- _Exercise requirements_: Take the data from its first line. Print each line exactly until the line containing "Structures marked on this image (outlined" has been printed too.

- _Exercise inputs_:
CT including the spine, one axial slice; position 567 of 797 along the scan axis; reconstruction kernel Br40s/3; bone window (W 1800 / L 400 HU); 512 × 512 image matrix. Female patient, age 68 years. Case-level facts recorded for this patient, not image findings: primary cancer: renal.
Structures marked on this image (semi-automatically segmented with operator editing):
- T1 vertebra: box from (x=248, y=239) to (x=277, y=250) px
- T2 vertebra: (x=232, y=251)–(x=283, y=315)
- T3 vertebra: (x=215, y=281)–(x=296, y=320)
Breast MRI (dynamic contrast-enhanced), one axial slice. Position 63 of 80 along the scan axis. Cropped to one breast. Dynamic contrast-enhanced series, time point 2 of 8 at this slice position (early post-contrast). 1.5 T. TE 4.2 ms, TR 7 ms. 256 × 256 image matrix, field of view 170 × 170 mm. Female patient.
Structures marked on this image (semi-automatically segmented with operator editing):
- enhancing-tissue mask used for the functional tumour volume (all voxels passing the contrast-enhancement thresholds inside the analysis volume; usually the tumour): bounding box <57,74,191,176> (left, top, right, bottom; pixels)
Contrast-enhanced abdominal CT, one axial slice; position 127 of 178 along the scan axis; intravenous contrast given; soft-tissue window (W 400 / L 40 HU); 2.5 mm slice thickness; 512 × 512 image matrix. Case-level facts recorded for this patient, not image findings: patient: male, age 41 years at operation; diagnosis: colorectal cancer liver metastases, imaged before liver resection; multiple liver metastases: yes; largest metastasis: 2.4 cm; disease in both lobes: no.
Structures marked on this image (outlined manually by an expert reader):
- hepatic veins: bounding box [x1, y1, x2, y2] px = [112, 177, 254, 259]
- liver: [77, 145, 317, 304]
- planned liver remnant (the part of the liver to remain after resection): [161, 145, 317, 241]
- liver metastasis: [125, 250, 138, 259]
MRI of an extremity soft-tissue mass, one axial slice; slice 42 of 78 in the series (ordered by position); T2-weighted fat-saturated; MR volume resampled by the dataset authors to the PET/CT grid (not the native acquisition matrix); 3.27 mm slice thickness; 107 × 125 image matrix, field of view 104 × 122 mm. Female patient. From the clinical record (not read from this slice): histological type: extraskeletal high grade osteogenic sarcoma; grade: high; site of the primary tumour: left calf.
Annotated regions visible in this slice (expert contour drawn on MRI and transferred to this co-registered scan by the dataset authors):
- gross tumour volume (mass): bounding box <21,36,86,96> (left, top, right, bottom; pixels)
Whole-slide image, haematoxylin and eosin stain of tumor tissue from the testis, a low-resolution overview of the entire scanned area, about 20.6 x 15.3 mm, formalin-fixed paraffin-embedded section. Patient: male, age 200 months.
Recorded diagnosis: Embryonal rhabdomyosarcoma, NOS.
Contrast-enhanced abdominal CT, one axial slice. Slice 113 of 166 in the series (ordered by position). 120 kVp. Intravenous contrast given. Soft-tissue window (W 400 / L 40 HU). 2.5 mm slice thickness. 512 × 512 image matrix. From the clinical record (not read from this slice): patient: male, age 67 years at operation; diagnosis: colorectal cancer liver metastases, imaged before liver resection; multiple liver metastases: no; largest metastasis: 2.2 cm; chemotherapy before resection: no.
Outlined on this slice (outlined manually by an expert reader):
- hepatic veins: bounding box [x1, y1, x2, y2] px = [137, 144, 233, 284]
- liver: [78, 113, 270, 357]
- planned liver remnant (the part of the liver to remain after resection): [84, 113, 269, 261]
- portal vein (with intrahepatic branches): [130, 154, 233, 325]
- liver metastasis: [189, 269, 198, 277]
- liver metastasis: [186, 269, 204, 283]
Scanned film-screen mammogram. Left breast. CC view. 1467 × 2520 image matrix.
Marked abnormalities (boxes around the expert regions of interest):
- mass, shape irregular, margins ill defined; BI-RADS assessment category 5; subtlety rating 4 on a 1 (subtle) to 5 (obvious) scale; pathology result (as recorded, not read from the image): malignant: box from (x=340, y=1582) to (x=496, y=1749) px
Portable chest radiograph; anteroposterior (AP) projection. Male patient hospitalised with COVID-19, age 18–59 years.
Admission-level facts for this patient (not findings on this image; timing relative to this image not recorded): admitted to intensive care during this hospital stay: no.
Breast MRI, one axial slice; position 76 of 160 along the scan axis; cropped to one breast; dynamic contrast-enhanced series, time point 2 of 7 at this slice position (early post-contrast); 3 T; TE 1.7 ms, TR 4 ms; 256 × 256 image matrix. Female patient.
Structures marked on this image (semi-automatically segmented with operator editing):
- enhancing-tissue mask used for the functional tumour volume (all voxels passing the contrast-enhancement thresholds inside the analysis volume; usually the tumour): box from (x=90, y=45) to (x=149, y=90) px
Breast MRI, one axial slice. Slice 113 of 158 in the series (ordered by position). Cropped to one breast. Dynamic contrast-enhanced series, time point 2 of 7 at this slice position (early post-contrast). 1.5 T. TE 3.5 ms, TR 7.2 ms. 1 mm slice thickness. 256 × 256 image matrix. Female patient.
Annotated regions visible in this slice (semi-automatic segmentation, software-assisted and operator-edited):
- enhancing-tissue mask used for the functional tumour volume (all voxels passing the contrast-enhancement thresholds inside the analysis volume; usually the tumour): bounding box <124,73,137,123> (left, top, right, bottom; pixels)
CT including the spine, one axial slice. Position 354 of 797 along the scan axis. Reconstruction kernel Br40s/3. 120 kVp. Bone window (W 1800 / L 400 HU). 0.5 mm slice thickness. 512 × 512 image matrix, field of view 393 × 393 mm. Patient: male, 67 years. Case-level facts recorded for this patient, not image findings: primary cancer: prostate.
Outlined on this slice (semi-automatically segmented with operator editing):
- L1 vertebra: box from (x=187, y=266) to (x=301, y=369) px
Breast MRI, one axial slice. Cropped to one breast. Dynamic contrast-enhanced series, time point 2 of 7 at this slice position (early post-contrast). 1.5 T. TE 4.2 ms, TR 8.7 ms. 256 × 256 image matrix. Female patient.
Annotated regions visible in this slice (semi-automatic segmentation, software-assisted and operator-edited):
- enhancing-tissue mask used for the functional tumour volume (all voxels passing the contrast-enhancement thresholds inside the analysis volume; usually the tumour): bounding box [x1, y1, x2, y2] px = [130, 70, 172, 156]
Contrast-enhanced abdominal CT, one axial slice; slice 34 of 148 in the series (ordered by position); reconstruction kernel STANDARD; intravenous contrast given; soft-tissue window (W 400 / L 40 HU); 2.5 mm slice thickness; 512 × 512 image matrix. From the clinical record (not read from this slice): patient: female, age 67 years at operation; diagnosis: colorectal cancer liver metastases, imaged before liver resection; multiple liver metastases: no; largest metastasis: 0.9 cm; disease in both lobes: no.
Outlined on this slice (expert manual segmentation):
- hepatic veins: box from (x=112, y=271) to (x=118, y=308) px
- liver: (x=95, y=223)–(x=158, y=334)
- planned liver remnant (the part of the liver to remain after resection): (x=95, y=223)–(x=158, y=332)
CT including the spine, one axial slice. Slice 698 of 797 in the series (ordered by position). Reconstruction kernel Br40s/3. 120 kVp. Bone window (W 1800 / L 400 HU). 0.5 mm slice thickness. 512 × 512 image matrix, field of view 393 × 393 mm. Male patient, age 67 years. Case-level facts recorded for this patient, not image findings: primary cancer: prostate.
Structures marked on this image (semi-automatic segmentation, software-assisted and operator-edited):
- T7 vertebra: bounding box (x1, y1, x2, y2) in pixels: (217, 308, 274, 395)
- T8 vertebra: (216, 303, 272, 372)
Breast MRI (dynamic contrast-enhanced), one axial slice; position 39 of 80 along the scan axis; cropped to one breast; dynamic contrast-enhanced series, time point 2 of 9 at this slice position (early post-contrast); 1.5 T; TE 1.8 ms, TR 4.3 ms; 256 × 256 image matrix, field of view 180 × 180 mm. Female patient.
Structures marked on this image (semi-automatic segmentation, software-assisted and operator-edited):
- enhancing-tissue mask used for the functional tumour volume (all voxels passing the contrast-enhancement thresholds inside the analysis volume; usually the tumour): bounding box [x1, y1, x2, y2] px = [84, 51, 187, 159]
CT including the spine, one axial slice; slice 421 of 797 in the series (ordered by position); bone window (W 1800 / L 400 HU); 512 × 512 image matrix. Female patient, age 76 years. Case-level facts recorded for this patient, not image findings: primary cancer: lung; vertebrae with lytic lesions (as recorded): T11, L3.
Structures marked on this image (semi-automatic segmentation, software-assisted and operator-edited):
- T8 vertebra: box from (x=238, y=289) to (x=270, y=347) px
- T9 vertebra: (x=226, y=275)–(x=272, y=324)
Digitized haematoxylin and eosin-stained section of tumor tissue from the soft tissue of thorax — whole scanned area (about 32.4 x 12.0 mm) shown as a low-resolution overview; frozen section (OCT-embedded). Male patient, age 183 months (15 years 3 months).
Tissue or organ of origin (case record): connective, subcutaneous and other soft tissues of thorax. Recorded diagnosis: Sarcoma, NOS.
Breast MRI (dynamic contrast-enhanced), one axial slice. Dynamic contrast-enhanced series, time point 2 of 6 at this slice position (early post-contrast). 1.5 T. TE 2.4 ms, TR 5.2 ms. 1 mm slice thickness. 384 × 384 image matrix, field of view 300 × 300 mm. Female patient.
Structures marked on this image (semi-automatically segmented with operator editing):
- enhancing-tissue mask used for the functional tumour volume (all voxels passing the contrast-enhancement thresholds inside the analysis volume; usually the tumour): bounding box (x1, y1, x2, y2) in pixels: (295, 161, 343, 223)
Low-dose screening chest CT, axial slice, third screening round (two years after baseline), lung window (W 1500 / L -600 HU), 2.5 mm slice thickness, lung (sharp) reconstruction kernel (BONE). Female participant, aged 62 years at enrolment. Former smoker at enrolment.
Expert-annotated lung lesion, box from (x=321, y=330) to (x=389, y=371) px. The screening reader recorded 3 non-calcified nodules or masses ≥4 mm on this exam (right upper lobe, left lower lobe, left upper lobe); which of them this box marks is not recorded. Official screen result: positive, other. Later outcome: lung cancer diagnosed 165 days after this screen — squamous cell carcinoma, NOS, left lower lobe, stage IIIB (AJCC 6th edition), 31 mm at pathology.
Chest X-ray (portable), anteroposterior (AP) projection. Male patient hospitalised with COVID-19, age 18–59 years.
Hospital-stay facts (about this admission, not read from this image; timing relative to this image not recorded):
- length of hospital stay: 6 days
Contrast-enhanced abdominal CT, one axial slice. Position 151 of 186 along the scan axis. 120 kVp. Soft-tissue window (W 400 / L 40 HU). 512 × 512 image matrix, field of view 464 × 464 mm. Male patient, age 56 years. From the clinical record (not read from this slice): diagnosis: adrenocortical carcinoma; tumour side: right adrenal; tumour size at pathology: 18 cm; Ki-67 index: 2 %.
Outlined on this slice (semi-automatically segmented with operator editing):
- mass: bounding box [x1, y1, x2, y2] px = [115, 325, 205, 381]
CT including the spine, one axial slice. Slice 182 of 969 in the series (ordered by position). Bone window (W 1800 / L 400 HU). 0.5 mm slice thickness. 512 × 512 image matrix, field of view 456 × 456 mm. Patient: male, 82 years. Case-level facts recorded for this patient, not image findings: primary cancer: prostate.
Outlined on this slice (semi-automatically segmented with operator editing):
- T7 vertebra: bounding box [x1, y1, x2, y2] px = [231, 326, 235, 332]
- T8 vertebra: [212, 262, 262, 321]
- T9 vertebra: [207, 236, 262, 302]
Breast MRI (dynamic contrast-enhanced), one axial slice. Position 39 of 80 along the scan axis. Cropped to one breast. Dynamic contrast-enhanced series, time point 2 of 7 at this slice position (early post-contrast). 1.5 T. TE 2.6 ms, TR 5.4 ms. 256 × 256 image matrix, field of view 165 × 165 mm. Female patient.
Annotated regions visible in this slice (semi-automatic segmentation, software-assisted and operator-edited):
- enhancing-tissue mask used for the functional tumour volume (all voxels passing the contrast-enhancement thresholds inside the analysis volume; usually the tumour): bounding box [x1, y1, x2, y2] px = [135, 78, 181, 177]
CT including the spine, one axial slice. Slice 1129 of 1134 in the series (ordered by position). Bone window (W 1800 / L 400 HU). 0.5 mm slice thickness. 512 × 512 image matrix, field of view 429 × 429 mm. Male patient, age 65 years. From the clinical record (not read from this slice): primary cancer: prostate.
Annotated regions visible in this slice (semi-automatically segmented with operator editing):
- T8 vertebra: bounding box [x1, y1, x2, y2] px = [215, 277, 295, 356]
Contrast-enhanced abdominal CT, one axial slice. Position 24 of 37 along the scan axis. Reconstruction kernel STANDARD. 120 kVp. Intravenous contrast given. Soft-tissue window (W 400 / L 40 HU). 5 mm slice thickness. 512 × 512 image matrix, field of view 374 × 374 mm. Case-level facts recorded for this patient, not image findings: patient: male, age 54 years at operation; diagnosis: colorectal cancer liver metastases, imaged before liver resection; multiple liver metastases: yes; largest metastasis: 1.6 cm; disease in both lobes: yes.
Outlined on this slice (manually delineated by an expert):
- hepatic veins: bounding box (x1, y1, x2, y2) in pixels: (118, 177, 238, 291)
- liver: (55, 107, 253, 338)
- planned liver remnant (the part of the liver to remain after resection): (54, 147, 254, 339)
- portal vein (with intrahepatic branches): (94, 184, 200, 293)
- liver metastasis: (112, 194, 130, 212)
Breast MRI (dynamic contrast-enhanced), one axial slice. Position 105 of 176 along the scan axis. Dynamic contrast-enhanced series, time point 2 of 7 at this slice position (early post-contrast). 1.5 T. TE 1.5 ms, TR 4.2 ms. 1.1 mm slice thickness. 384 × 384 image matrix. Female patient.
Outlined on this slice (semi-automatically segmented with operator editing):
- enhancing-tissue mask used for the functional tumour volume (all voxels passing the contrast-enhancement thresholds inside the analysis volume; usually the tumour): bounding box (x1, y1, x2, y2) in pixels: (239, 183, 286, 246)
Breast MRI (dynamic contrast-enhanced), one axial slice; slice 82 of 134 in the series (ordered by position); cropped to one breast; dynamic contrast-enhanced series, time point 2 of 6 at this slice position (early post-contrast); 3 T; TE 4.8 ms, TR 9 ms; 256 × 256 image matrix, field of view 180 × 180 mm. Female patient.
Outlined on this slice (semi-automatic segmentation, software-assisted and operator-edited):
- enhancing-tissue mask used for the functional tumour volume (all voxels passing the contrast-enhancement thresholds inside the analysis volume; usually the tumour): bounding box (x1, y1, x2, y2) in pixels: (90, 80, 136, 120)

- _Response to the task_:
CT including the spine, one axial slice; position 567 of 797 along the scan axis; reconstruction kernel Br40s/3; bone window (W 1800 / L 400 HU); 512 × 512 image matrix. Female patient, age 68 years. Case-level facts recorded for this patient, not image findings: primary cancer: renal.
Structures marked on this image (semi-automatically segmented with operator editing):
- T1 vertebra: box from (x=248, y=239) to (x=277, y=250) px
- T2 vertebra: (x=232, y=251)–(x=283, y=315)
- T3 vertebra: (x=215, y=281)–(x=296, y=320)
Breast MRI (dynamic contrast-enhanced), one axial slice. Position 63 of 80 along the scan axis. Cropped to one breast. Dynamic contrast-enhanced series, time point 2 of 8 at this slice position (early post-contrast). 1.5 T. TE 4.2 ms, TR 7 ms. 256 × 256 image matrix, field of view 170 × 170 mm. Female patient.
Structures marked on this image (semi-automatically segmented with operator editing):
- enhancing-tissue mask used for the functional tumour volume (all voxels passing the contrast-enhancement thresholds inside the analysis volume; usually the tumour): bounding box <57,74,191,176> (left, top, right, bottom; pixels)
Contrast-enhanced abdominal CT, one axial slice; position 127 of 178 along the scan axis; intravenous contrast given; soft-tissue window (W 400 / L 40 HU); 2.5 mm slice thickness; 512 × 512 image matrix. Case-level facts recorded for this patient, not image findings: patient: male, age 41 years at operation; diagnosis: colorectal cancer liver metastases, imaged before liver resection; multiple liver metastases: yes; largest metastasis: 2.4 cm; disease in both lobes: no.
Structures marked on this image (outlined manually by an expert reader):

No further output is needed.